The work allowed several general conclusions to be made regarding the geodynamics of intraplate deformation, as follows:

  1. Intraplate lithosphere stresses are those dominantly being generated by plate scale geopotential energy effects rather than collisional plate boundary effects and these can be considered to comprise the “background” intraplate stress field.
  2. Intraplate deformation, such as basin inversion, occurs – it goes without saying – whenever stress exceeds strength causing recordable permanent deformation at a suitable locus within the lithosphere. This can be dependent upon geologically rapid changes at plate boundaries (short compared to the lifespan of plate boundary zones themselves) that produce an additional “traumatic” component of intraplate stress.
  3. Intraplate deformation is promoted if/when the “traumatic” stresses constructively interfere with those derived from the background geopotential energy gradients and, further, the resulting causative, net stress field is favourably orientated with respect to pre-existing structures or other heterogeneities embedded within the lithosphere.
  4. “Traumatic” stresses are mainly an elastic response to the governing plate boundary processes.

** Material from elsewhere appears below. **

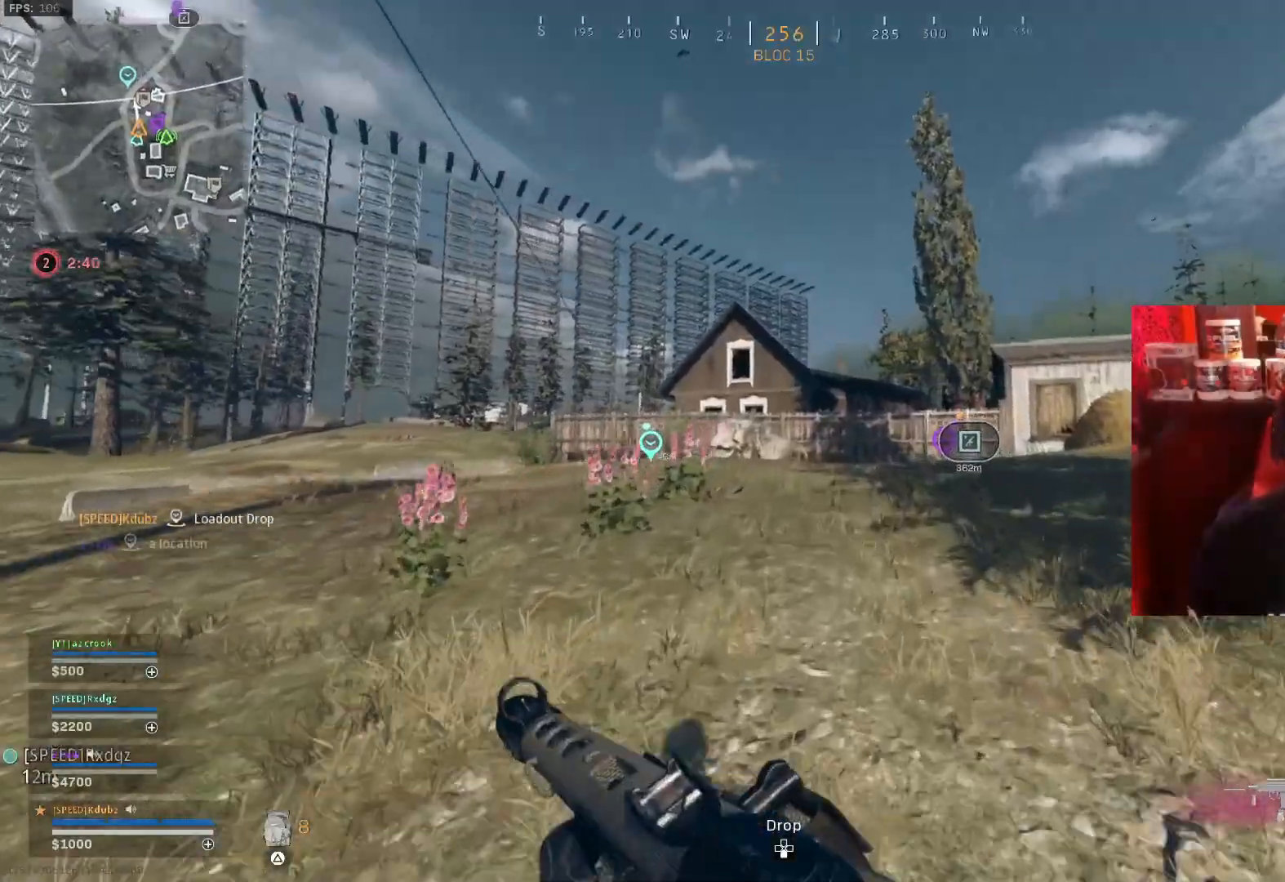
{"buttons": [], "left_stick": "up", "right_stick": "center", "events": []}
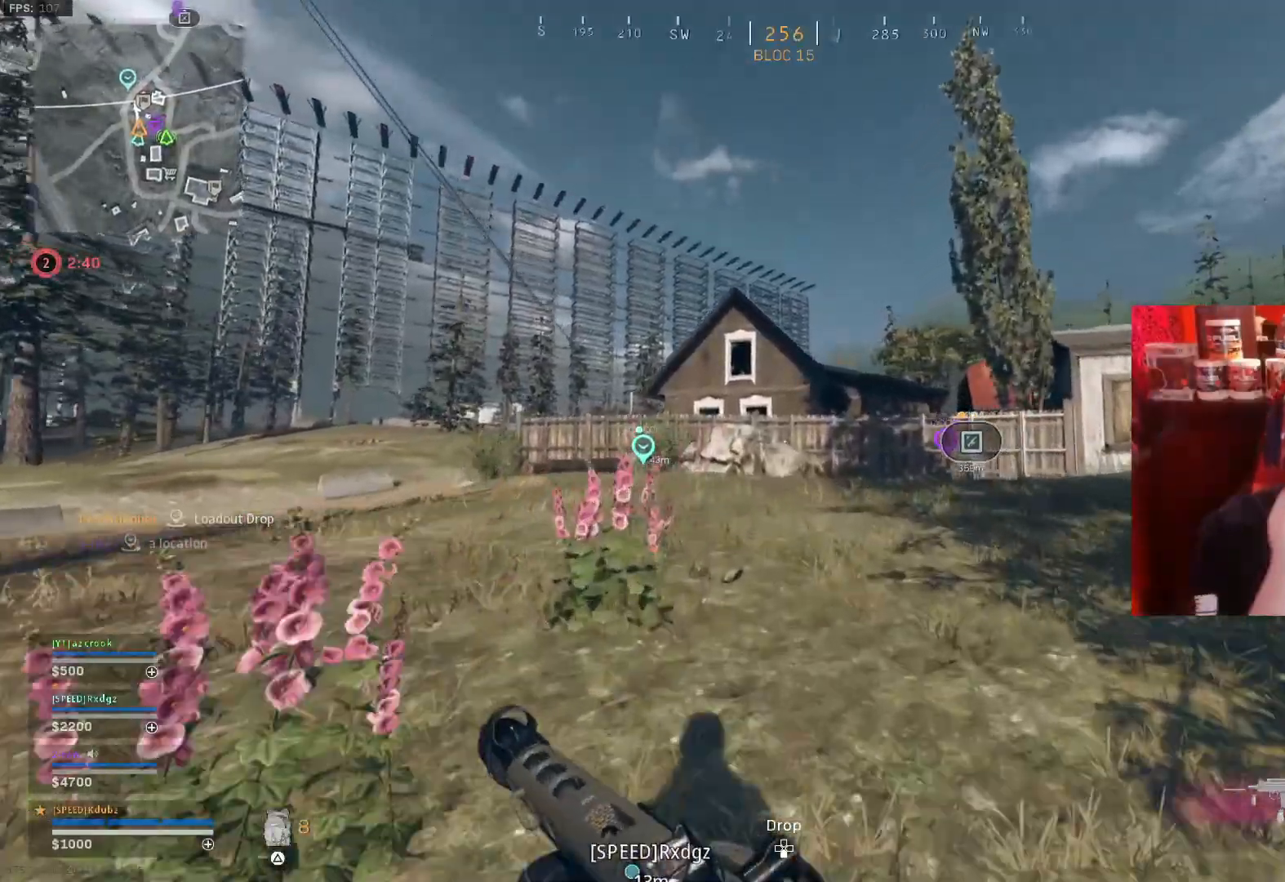
{"buttons": [], "left_stick": "up", "right_stick": "center", "events": []}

This requires that intraplate continental lithosphere is strong, with rigid-elastic properties, but that its elastic strength is finite and it can fail to produce permanent plastic deformation in the presence of a favourably orientated net stress field.
  5. Intraplate deformation, expressed as sedimentary basin inversion, occurs in a stress field related to lithosphere potential energy variations modified by tectonic forces produced at plate boundaries, means that it is a “top-down” (“plate” model rather than “plume” model) tectonic phenomenon.

References

  • Kley, J., 2018. Timing and spatial patterns of Cretaceous and Cenozoic inversion in the Southern Permian Basin. In: Kilhams, B., Kukla, P.A., Mazur, S., Mckie, T., Mijnlieff, H.F., Van Ojik, K. (eds), Mesozoic Resource Potential in the Southern Permian Basin. Geological Society, London, Special Publications, 469, 19-31. doi:10.1144/SP469.12
  • Kley, J., Voigt, T., 2008. Late Cretaceous intraplate thrusting in central Europe: effect of Africa-Iberia-Europe convergence, not Alpine collision. Geology, 36, 839-842.
  • Nielsen, S.B., Stephenson, R.A., Thomsen, E., 2007. Dynamics of Mid-Palaeocene North Atlantic rifting linked with European intra-plate deformations. Nature, 450, 1071-1074.
  • Sandiford, M., Quigley, M., 2009. TOPO-OZ: Insights into the various modes of intraplate deformation in the Australian continent. Tectonophysics, 474, 405-416.
  • Schiffer, C., Nielsen, S.B., 2016. Implications for anomalous mantle pressure and dynamic topography from lithospheric stress patterns in the North Atlantic Realm. Journal of Geodynamics, 98, 53-69. doi:10.1016/j.jog.2016.03.014
  • Sheremet, Ye., Sosson, M., Ratzov, G., Sydorenko, G., Voitsitskiy, Z., Yegorova, T., Gintov, O., Murovskaya, A., 2016. An offshore-onland transect across the north-eastern Black Sea basin (Crimean margin): Evidence of Palaeocene to Pliocene two-stage compression. Tectonophysics, 688, 84-100. doi:10.1016/j.tecto.2016.09.015
  • Stephenson, R., K. Piepjohn, C. Schiffer, W. von Gosen, G.N. Oakey, G. Anudu, 2017. Integrated crustal- geological cross-section of Ellesmere Island. In: Pease, V., Coakley, B. (eds). Circum-Arctic Lithosphere Evolution. Geological Society, London, Special Publications, 460, 7-17. doi.org/10.1144/SP460.12
  • Ziegler, P.A., 1987. Late Cretaceous and Cenozoic intra-plate compressional deformations in the Alpine foreland – geodynamic model. Tectonophysics, 137, 389-420.
  • Ziegler, P.A., 1988. Evolution of the Arctic-North Atlantic and western Tethys, American Association of Petroleum Geologists, Memoir, 43, 198 pp.
  • Ziegler, P.A., 1990. Geological Atlas of Western and Central Europe, 2nd Ed. Shell Internationale Petroleum Mij. B.V. and Geological Society of London Publishing House, Bath, England, 239 p.
  • Ziegler, P.A., Cloetingh, S., van Wees, J-D., 1995. Dynamics of intraplate compressional deformation: The Alpine foreland and other examples. Tectonophysics, 252, 7-59.